This is why we’ve always imagined Invisible Australians to be something more than an online database. We want to provide points of connection that other people can build into their own stories. But to do that we have to pay attention to things like vocabulary management and authority control, we have to construct web addresses that are not going to break every time we upgrade our software. We have to think about the sorts of things we’re talking about — not just people, but government agencies, legislation, certificates, and correspondence. How do we describe these entities and what sorts of relationships do they have?

And of course we need to expose all these structures so that we can say, these things are people, these are events, these are places and these are documents.

Or perhaps, to introduce Alexander Kelley.

Or remember Charles Allen.


You might be wondering why we don’t just leave it all to the computers themselves. Didn’t I just talk about all the exciting new tools and techniques that enable us to analyse the structures of texts? Perhaps we should just wait for the Culturomics guys to solve all the problems.

But who defines the problems?

Our postmodern sensibilities encourage a suspicion of neutrality. Labels like ‘the new museology’ or Archives 2.0 reflect an awareness that the way we describe and arrange our collections is itself culturally-determined. It’s not just a matter of what our descriptive systems show, but what they hide.

Tim Hitchcock, another member of the ‘With Criminal Intent’ team, has described how online technologies can change the way we access archives. Instead of being forced to navigate the hierarchical structures that archives impose on records, which in turn tend to reflect the workings of the institutions that created the records, we can directly find the people whose lives were regulated, influenced, shaped or controlled by the policies of those institutions.

Instead of merely hearing ‘the institutional voice… in all its stentorian splendour’, he says, we can listen in to ‘the quieter tones uttered by the individual’.

This reminds us that search boxes, along with other digital tools, themselves embody arguments. There are assumptions built into their code about what is relevant, what is significant, what is necessary.

We can build our own tools of course, and we can critique other people’s algorithms. But what if we just want to collect and share stories?

Linked Data gives us a way to present an alternative to Google’s version of the world. We can argue back against the search engines, defining our own criteria for relevance, and building our own discovery networks.

Changing the way we access resources changes the sorts of stories we can tell. Tim Hitchcock asks:

What happens when institutions and archives are ‘decentred’ in favour of the individual? What changes when we examine the world through the collected fragments of knowledge that we can recover about a single person, reorganised as a biographical narrative, rather than as part of an archival system?

■ **GIVEN ENTRIES**:
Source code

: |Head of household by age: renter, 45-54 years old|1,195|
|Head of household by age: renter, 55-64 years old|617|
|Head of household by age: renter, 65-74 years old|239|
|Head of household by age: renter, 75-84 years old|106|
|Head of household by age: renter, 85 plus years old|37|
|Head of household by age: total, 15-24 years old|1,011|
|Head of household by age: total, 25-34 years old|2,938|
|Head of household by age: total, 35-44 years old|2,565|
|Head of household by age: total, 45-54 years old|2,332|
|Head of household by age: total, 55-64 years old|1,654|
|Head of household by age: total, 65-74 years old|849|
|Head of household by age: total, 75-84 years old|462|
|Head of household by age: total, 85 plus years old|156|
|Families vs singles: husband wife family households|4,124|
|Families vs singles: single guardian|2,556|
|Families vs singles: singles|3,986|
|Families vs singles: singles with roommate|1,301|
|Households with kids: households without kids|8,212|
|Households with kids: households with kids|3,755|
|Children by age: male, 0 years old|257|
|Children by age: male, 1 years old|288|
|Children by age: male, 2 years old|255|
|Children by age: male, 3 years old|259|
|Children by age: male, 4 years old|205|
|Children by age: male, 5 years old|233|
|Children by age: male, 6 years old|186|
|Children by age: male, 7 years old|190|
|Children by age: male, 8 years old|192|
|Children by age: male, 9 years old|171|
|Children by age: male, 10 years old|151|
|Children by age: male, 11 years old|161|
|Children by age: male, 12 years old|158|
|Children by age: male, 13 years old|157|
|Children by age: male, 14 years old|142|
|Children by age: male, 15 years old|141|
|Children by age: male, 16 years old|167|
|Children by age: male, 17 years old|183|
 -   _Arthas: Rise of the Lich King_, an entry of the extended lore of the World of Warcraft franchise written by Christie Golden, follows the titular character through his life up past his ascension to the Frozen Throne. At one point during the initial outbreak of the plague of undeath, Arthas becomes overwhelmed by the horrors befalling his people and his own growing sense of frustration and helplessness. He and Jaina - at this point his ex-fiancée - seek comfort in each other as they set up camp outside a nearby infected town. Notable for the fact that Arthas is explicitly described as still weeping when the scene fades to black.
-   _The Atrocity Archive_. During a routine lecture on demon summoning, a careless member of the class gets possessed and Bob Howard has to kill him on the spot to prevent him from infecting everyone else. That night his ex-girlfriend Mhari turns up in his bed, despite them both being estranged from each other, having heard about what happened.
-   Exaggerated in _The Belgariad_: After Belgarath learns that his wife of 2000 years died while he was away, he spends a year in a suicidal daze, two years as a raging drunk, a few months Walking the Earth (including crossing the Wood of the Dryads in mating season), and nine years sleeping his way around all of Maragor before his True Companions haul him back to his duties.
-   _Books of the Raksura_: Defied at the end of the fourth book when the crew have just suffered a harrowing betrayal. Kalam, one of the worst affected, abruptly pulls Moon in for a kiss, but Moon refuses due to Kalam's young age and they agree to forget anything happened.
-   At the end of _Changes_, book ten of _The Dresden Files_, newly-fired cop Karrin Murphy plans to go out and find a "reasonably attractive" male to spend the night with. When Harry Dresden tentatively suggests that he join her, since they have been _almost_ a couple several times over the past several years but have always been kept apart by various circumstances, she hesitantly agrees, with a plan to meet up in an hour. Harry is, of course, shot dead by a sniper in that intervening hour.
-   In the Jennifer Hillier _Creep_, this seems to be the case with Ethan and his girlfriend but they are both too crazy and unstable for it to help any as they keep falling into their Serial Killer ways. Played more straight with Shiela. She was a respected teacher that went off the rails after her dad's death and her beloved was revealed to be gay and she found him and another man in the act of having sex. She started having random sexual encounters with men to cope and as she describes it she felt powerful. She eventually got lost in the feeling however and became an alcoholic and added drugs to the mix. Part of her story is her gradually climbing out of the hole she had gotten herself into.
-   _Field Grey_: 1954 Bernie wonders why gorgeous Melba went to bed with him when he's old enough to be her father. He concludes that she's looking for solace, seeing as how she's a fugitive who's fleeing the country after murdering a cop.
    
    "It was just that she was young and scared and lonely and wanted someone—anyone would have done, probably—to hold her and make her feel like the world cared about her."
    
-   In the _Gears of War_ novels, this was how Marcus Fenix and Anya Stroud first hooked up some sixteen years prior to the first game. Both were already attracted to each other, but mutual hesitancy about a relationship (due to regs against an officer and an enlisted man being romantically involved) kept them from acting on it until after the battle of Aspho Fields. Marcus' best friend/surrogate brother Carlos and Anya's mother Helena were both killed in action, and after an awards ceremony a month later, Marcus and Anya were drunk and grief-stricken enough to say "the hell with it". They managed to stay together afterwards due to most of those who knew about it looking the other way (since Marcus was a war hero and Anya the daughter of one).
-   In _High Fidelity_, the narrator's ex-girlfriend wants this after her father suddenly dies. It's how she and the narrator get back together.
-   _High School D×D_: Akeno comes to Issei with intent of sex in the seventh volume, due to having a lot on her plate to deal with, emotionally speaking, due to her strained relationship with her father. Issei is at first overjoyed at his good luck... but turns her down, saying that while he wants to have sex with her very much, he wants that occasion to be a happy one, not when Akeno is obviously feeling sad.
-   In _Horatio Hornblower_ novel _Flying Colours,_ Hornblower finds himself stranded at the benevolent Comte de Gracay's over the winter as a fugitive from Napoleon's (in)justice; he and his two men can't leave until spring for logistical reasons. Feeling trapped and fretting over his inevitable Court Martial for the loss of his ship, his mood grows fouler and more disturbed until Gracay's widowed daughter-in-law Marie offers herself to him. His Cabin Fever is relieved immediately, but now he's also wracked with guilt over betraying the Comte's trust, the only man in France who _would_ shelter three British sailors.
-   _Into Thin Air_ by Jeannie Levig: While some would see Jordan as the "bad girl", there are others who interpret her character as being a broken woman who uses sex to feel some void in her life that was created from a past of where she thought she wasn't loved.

■ **LIST OF TASKS**:
**a)** Can you give again the part of the Invisible Australians text that begins at the words "Or perhaps, to" and stops after the words "all the problems."?
**b)** How would you render this sentence from the Invisible Australians text in Spanish: "Changing the way we access resources changes the sorts of stories we can tell."
**c)** According to the Invisible Australians text, what sorts of things are "we" talking about?

■ **ANSWER LIST**:
**a)**
Or perhaps, to introduce Alexander Kelley.

Or remember Charles Allen.


You might be wondering why we don’t just leave it all to the computers themselves. Didn’t I just talk about all the exciting new tools and techniques that enable us to analyse the structures of texts? Perhaps we should just wait for the Culturomics guys to solve all the problems.

**b)** Cambiar la forma en que accedemos a los recursos cambia el tipo de historias que podemos contar.

**c)**
- people
- government agencies
- legislation
- certificates
- correspondence